[A block of data]
────────────────

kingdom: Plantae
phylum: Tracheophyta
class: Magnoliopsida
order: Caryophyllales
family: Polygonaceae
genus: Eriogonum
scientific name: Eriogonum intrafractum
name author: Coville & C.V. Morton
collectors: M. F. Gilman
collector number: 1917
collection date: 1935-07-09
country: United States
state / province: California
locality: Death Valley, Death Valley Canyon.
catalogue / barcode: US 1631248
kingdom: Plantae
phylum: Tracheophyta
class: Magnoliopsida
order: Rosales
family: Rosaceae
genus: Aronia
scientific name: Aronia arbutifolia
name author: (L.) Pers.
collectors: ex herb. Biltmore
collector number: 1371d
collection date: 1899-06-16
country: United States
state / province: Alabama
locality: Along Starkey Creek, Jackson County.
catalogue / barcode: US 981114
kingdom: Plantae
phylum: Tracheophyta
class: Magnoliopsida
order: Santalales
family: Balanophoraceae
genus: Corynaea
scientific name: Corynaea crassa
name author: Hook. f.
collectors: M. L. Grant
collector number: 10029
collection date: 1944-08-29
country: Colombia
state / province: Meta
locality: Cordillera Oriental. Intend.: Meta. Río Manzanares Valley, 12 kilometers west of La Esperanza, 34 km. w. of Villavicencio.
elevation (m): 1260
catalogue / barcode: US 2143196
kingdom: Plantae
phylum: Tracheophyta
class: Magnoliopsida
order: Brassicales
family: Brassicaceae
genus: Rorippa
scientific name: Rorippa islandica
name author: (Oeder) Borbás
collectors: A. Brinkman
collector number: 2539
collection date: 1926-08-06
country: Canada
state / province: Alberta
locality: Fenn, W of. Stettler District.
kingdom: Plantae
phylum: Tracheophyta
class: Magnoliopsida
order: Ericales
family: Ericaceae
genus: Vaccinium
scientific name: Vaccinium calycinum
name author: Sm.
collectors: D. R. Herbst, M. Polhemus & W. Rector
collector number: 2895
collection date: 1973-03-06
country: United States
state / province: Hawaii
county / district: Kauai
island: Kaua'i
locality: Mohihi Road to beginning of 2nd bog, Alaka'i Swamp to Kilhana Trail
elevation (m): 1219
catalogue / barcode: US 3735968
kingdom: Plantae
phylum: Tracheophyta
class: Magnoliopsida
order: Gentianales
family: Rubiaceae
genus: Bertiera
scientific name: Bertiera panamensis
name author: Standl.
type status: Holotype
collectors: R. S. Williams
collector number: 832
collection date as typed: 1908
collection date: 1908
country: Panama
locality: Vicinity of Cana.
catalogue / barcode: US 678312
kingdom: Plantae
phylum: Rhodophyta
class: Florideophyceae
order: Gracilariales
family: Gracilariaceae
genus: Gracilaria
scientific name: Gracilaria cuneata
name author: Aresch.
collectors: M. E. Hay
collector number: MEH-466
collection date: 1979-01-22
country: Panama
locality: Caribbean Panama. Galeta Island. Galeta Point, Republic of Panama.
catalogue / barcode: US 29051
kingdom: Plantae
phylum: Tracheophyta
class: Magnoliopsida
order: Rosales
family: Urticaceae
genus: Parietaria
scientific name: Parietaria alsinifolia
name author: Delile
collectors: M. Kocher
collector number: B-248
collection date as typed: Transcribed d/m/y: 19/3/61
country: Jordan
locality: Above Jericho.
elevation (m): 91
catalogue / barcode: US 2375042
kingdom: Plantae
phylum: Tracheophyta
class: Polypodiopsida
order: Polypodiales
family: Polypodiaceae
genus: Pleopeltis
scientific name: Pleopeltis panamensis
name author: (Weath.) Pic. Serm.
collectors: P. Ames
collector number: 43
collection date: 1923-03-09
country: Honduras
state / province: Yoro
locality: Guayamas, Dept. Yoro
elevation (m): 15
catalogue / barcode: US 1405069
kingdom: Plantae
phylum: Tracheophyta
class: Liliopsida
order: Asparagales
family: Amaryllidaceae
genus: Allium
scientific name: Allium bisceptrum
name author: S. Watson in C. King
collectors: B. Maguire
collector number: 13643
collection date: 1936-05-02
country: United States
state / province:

────────────────

Could you echo every line of the records above, word for word and in the same order?

kingdom: Plantae
phylum: Tracheophyta
class: Magnoliopsida
order: Caryophyllales
family: Polygonaceae
genus: Eriogonum
scientific name: Eriogonum intrafractum
name author: Coville & C.V. Morton
collectors: M. F. Gilman
collector number: 1917
collection date: 1935-07-09
country: United States
state / province: California
locality: Death Valley, Death Valley Canyon.
catalogue / barcode: US 1631248
kingdom: Plantae
phylum: Tracheophyta
class: Magnoliopsida
order: Rosales
family: Rosaceae
genus: Aronia
scientific name: Aronia arbutifolia
name author: (L.) Pers.
collectors: ex herb. Biltmore
collector number: 1371d
collection date: 1899-06-16
country: United States
state / province: Alabama
locality: Along Starkey Creek, Jackson County.
catalogue / barcode: US 981114
kingdom: Plantae
phylum: Tracheophyta
class: Magnoliopsida
order: Santalales
family: Balanophoraceae
genus: Corynaea
scientific name: Corynaea crassa
name author: Hook. f.
collectors: M. L. Grant
collector number: 10029
collection date: 1944-08-29
country: Colombia
state / province: Meta
locality: Cordillera Oriental. Intend.: Meta. Río Manzanares Valley, 12 kilometers west of La Esperanza, 34 km. w. of Villavicencio.
elevation (m): 1260
catalogue / barcode: US 2143196
kingdom: Plantae
phylum: Tracheophyta
class: Magnoliopsida
order: Brassicales
family: Brassicaceae
genus: Rorippa
scientific name: Rorippa islandica
name author: (Oeder) Borbás
collectors: A. Brinkman
collector number: 2539
collection date: 1926-08-06
country: Canada
state / province: Alberta
locality: Fenn, W of. Stettler District.
kingdom: Plantae
phylum: Tracheophyta
class: Magnoliopsida
order: Ericales
family: Ericaceae
genus: Vaccinium
scientific name: Vaccinium calycinum
name author: Sm.
collectors: D. R. Herbst, M. Polhemus & W. Rector
collector number: 2895
collection date: 1973-03-06
country: United States
state / province: Hawaii
county / district: Kauai
island: Kaua'i
locality: Mohihi Road to beginning of 2nd bog, Alaka'i Swamp to Kilhana Trail
elevation (m): 1219
catalogue / barcode: US 3735968
kingdom: Plantae
phylum: Tracheophyta
class: Magnoliopsida
order: Gentianales
family: Rubiaceae
genus: Bertiera
scientific name: Bertiera panamensis
name author: Standl.
type status: Holotype
collectors: R. S. Williams
collector number: 832
collection date as typed: 1908
collection date: 1908
country: Panama
locality: Vicinity of Cana.
catalogue / barcode: US 678312
kingdom: Plantae
phylum: Rhodophyta
class: Florideophyceae
order: Gracilariales
family: Gracilariaceae
genus: Gracilaria
scientific name: Gracilaria cuneata
name author: Aresch.
collectors: M. E. Hay
collector number: MEH-466
collection date: 1979-01-22
country: Panama
locality: Caribbean Panama. Galeta Island. Galeta Point, Republic of Panama.
catalogue / barcode: US 29051
kingdom: Plantae
phylum: Tracheophyta
class: Magnoliopsida
order: Rosales
family: Urticaceae
genus: Parietaria
scientific name: Parietaria alsinifolia
name author: Delile
collectors: M. Kocher
collector number: B-248
collection date as typed: Transcribed d/m/y: 19/3/61
country: Jordan
locality: Above Jericho.
elevation (m): 91
catalogue / barcode: US 2375042
kingdom: Plantae
phylum: Tracheophyta
class: Polypodiopsida
order: Polypodiales
family: Polypodiaceae
genus: Pleopeltis
scientific name: Pleopeltis panamensis
name author: (Weath.) Pic. Serm.
collectors: P. Ames
collector number: 43
collection date: 1923-03-09
country: Honduras
state / province: Yoro
locality: Guayamas, Dept. Yoro
elevation (m): 15
catalogue / barcode: US 1405069
kingdom: Plantae
phylum: Tracheophyta
class: Liliopsida
order: Asparagales
family: Amaryllidaceae
genus: Allium
scientific name: Allium bisceptrum
name author: S. Watson in C. King
collectors: B. Maguire
collector number: 13643
collection date: 1936-05-02
country: United States
state / province:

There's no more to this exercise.